===== DATA EXCERPTS =====

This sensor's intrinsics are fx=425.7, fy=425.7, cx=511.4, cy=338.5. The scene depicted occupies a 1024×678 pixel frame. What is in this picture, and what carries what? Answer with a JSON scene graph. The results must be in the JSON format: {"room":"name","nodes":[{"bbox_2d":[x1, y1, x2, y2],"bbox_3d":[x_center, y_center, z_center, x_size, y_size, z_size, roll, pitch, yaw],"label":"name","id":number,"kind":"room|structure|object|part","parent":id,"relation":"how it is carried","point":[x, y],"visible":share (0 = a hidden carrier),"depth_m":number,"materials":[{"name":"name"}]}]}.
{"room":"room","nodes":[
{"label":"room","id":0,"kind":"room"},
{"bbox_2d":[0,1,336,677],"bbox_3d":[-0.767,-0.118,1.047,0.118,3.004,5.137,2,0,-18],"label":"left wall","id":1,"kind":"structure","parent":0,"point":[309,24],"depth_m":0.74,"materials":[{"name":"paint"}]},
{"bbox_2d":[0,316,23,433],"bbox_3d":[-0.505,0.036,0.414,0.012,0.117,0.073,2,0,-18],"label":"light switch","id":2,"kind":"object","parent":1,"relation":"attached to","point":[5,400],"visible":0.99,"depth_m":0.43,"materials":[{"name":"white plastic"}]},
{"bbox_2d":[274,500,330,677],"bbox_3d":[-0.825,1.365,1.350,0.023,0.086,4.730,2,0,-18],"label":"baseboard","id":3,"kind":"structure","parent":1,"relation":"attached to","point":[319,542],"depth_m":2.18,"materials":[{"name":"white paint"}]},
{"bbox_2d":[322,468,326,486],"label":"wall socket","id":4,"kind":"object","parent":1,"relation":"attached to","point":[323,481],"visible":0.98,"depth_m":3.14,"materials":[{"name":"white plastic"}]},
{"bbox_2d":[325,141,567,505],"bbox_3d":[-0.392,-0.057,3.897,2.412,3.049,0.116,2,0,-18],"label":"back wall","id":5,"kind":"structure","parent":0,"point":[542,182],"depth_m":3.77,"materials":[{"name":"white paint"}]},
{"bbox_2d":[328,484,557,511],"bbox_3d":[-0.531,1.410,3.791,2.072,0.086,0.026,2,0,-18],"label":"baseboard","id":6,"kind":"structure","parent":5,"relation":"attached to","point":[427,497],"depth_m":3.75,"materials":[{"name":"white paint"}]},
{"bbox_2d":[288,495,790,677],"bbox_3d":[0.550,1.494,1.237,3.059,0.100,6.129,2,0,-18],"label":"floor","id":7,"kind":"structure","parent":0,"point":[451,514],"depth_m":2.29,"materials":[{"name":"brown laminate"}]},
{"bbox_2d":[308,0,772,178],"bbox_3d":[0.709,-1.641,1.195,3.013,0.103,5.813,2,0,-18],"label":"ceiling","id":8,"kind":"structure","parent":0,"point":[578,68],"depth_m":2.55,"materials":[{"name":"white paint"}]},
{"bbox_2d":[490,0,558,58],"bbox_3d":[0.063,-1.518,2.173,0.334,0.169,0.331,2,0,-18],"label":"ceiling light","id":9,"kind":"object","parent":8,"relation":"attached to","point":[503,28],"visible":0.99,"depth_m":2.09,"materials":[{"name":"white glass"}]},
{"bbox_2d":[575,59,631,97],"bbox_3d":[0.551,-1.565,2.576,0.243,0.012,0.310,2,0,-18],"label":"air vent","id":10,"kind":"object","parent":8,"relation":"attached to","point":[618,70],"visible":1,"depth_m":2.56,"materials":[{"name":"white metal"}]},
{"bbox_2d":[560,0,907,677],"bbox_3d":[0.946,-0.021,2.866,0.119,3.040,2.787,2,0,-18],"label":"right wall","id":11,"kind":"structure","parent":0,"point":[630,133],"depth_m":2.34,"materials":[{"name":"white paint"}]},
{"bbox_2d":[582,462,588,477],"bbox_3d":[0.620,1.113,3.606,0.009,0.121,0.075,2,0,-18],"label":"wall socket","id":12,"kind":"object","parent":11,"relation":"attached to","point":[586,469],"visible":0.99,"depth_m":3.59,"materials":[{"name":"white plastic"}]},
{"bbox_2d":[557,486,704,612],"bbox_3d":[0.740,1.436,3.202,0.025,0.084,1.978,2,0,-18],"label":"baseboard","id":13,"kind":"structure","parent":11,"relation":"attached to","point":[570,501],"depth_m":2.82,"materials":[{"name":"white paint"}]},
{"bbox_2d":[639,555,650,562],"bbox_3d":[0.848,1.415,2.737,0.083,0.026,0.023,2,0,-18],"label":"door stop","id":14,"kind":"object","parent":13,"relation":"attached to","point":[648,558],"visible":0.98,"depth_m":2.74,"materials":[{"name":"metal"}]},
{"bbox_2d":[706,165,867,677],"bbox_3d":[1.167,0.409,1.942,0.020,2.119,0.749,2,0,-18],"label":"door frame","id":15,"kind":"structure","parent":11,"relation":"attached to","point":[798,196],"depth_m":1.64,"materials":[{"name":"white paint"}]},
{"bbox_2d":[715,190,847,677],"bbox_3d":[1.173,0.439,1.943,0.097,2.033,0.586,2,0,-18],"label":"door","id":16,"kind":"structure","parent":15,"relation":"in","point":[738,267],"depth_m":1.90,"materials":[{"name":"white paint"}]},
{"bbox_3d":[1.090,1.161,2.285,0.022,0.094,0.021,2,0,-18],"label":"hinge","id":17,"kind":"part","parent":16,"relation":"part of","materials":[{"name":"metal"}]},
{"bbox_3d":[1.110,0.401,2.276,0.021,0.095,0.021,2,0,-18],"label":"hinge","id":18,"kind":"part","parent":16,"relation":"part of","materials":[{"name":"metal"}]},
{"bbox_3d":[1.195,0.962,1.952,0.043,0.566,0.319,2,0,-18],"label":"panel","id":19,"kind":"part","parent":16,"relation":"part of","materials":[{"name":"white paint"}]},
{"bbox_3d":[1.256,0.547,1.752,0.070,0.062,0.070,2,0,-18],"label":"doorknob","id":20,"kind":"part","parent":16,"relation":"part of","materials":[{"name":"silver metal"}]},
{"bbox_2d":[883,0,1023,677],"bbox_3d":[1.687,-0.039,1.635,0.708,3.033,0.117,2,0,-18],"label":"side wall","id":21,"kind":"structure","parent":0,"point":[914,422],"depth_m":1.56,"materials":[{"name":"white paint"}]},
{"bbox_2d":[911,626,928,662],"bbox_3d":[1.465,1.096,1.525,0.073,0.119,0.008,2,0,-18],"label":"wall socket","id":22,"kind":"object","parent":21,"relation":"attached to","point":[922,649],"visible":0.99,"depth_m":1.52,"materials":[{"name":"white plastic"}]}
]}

=====

* DIRECTIONS FOR THIS TASK *
What you return should be the records above, repeated exactly.

* YOUR RESPONSE *
This sensor's intrinsics are fx=425.7, fy=425.7, cx=511.4, cy=338.5. The scene depicted occupies a 1024×678 pixel frame. What is in this picture, and what carries what? Answer with a JSON scene graph. The results must be in the JSON format: {"room":"name","nodes":[{"bbox_2d":[x1, y1, x2, y2],"bbox_3d":[x_center, y_center, z_center, x_size, y_size, z_size, roll, pitch, yaw],"label":"name","id":number,"kind":"room|structure|object|part","parent":id,"relation":"how it is carried","point":[x, y],"visible":share (0 = a hidden carrier),"depth_m":number,"materials":[{"name":"name"}]}]}.
{"room":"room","nodes":[
{"label":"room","id":0,"kind":"room"},
{"bbox_2d":[0,1,336,677],"bbox_3d":[-0.767,-0.118,1.047,0.118,3.004,5.137,2,0,-18],"label":"left wall","id":1,"kind":"structure","parent":0,"point":[309,24],"depth_m":0.74,"materials":[{"name":"paint"}]},
{"bbox_2d":[0,316,23,433],"bbox_3d":[-0.505,0.036,0.414,0.012,0.117,0.073,2,0,-18],"label":"light switch","id":2,"kind":"object","parent":1,"relation":"attached to","point":[5,400],"visible":0.99,"depth_m":0.43,"materials":[{"name":"white plastic"}]},
{"bbox_2d":[274,500,330,677],"bbox_3d":[-0.825,1.365,1.350,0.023,0.086,4.730,2,0,-18],"label":"baseboard","id":3,"kind":"structure","parent":1,"relation":"attached to","point":[319,542],"depth_m":2.18,"materials":[{"name":"white paint"}]},
{"bbox_2d":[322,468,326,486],"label":"wall socket","id":4,"kind":"object","parent":1,"relation":"attached to","point":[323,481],"visible":0.98,"depth_m":3.14,"materials":[{"name":"white plastic"}]},
{"bbox_2d":[325,141,567,505],"bbox_3d":[-0.392,-0.057,3.897,2.412,3.049,0.116,2,0,-18],"label":"back wall","id":5,"kind":"structure","parent":0,"point":[542,182],"depth_m":3.77,"materials":[{"name":"white paint"}]},
{"bbox_2d":[328,484,557,511],"bbox_3d":[-0.531,1.410,3.791,2.072,0.086,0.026,2,0,-18],"label":"baseboard","id":6,"kind":"structure","parent":5,"relation":"attached to","point":[427,497],"depth_m":3.75,"materials":[{"name":"white paint"}]},
{"bbox_2d":[288,495,790,677],"bbox_3d":[0.550,1.494,1.237,3.059,0.100,6.129,2,0,-18],"label":"floor","id":7,"kind":"structure","parent":0,"point":[451,514],"depth_m":2.29,"materials":[{"name":"brown laminate"}]},
{"bbox_2d":[308,0,772,178],"bbox_3d":[0.709,-1.641,1.195,3.013,0.103,5.813,2,0,-18],"label":"ceiling","id":8,"kind":"structure","parent":0,"point":[578,68],"depth_m":2.55,"materials":[{"name":"white paint"}]},
{"bbox_2d":[490,0,558,58],"bbox_3d":[0.063,-1.518,2.173,0.334,0.169,0.331,2,0,-18],"label":"ceiling light","id":9,"kind":"object","parent":8,"relation":"attached to","point":[503,28],"visible":0.99,"depth_m":2.09,"materials":[{"name":"white glass"}]},
{"bbox_2d":[575,59,631,97],"bbox_3d":[0.551,-1.565,2.576,0.243,0.012,0.310,2,0,-18],"label":"air vent","id":10,"kind":"object","parent":8,"relation":"attached to","point":[618,70],"visible":1,"depth_m":2.56,"materials":[{"name":"white metal"}]},
{"bbox_2d":[560,0,907,677],"bbox_3d":[0.946,-0.021,2.866,0.119,3.040,2.787,2,0,-18],"label":"right wall","id":11,"kind":"structure","parent":0,"point":[630,133],"depth_m":2.34,"materials":[{"name":"white paint"}]},
{"bbox_2d":[582,462,588,477],"bbox_3d":[0.620,1.113,3.606,0.009,0.121,0.075,2,0,-18],"label":"wall socket","id":12,"kind":"object","parent":11,"relation":"attached to","point":[586,469],"visible":0.99,"depth_m":3.59,"materials":[{"name":"white plastic"}]},
{"bbox_2d":[557,486,704,612],"bbox_3d":[0.740,1.436,3.202,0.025,0.084,1.978,2,0,-18],"label":"baseboard","id":13,"kind":"structure","parent":11,"relation":"attached to","point":[570,501],"depth_m":2.82,"materials":[{"name":"white paint"}]},
{"bbox_2d":[639,555,650,562],"bbox_3d":[0.848,1.415,2.737,0.083,0.026,0.023,2,0,-18],"label":"door stop","id":14,"kind":"object","parent":13,"relation":"attached to","point":[648,558],"visible":0.98,"depth_m":2.74,"materials":[{"name":"metal"}]},
{"bbox_2d":[706,165,867,677],"bbox_3d":[1.167,0.409,1.942,0.020,2.119,0.749,2,0,-18],"label":"door frame","id":15,"kind":"structure","parent":11,"relation":"attached to","point":[798,196],"depth_m":1.64,"materials":[{"name":"white paint"}]},
{"bbox_2d":[715,190,847,677],"bbox_3d":[1.173,0.439,1.943,0.097,2.033,0.586,2,0,-18],"label":"door","id":16,"kind":"structure","parent":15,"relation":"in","point":[738,267],"depth_m":1.90,"materials":[{"name":"white paint"}]},
{"bbox_3d":[1.090,1.161,2.285,0.022,0.094,0.021,2,0,-18],"label":"hinge","id":17,"kind":"part","parent":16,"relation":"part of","materials":[{"name":"metal"}]},
{"bbox_3d":[1.110,0.401,2.276,0.021,0.095,0.021,2,0,-18],"label":"hinge","id":18,"kind":"part","parent":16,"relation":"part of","materials":[{"name":"metal"}]},
{"bbox_3d":[1.195,0.962,1.952,0.043,0.566,0.319,2,0,-18],"label":"panel","id":19,"kind":"part","parent":16,"relation":"part of","materials":[{"name":"white paint"}]},
{"bbox_3d":[1.256,0.547,1.752,0.070,0.062,0.070,2,0,-18],"label":"doorknob","id":20,"kind":"part","parent":16,"relation":"part of","materials":[{"name":"silver metal"}]},
{"bbox_2d":[883,0,1023,677],"bbox_3d":[1.687,-0.039,1.635,0.708,3.033,0.117,2,0,-18],"label":"side wall","id":21,"kind":"structure","parent":0,"point":[914,422],"depth_m":1.56,"materials":[{"name":"white paint"}]},
{"bbox_2d":[911,626,928,662],"bbox_3d":[1.465,1.096,1.525,0.073,0.119,0.008,2,0,-18],"label":"wall socket","id":22,"kind":"object","parent":21,"relation":"attached to","point":[922,649],"visible":0.99,"depth_m":1.52,"materials":[{"name":"white plastic"}]}
]}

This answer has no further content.